Actually, I really like tea sandwiches.

1:24:39

I was literally in London—

1:24:42

Yeah, little cucumber sandwiches.

1:24:46

I'm always looking for a healthy snack in the afternoon.

1:24:49

Today, I had an awesome, thanks to you— Healthy snack?

1:24:53

Have you done the proper afternoon tea with the three-level platters

1:24:57

and the little cakes and everything?

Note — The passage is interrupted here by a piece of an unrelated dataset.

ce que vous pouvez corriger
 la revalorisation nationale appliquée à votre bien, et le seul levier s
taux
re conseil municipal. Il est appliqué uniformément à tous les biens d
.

I did it once.

1:25:00

I took my kids a couple of summers ago.

1:25:04

That was an experience, I think, in part because it was new to me

1:25:07

and my kids, in part because I had kids with me playing with all the different

1:25:12

things that they gave us.

1:25:16

One of the things that's really interesting about some of the grocery

1:25:20

stores, for example, in European markets is prepared meals

1:25:25

is a massive focus, massive.

1:25:27

We have some of that here in the US, to be fair.

1:25:31

But in London, I just found myself finding that in every store, as I went

1:25:35

to shop, you would see so many.

1:25:37

There's a few of these things that I find that are so much better back

1:25:41

home in Ireland, UK, Europe.

1:25:44

Prepared food is one of them.

1:25:45

A sandwich you get in Heathrow will probably be pretty good.

1:25:48

A sandwich you get in JFK, don't go there.

1:25:56

Some of the stores we have, the cookies, obviously, much better back home.

1:26:00

There's some delicious cookies.

1:26:02

The teas, there's a lot more choices of teas inside restaurants, I found.

1:26:08

I think one of the coolest part and greatest privileges, frankly,

1:26:12

that I have at DoorDash is because we get to interface with all the businesses

1:26:18

of all these different wonderful cities and really get to meet the people

1:26:23

who are building the GDP of those cities.

1:26:26

It's not just the cool economic impact that they're having, but you get to find

1:26:30

out about all their passion projects.

1:26:32

Everyone is passionate about this stuff.

1:26:34

Everyone's passionate about something.

1:26:35

That's one of the coolest things about my job where I don't just…

1:26:39

You asked me a bunch of questions about different IP and process

1:26:44

I promise you there is that for every single business inside every city.

1:26:49

It's a cool job where you get to work with people who are incredibly passionate

1:26:54

about what they do all day long. Yes.

1:26:56

Well, Tony, thank you. Thanks so much, John.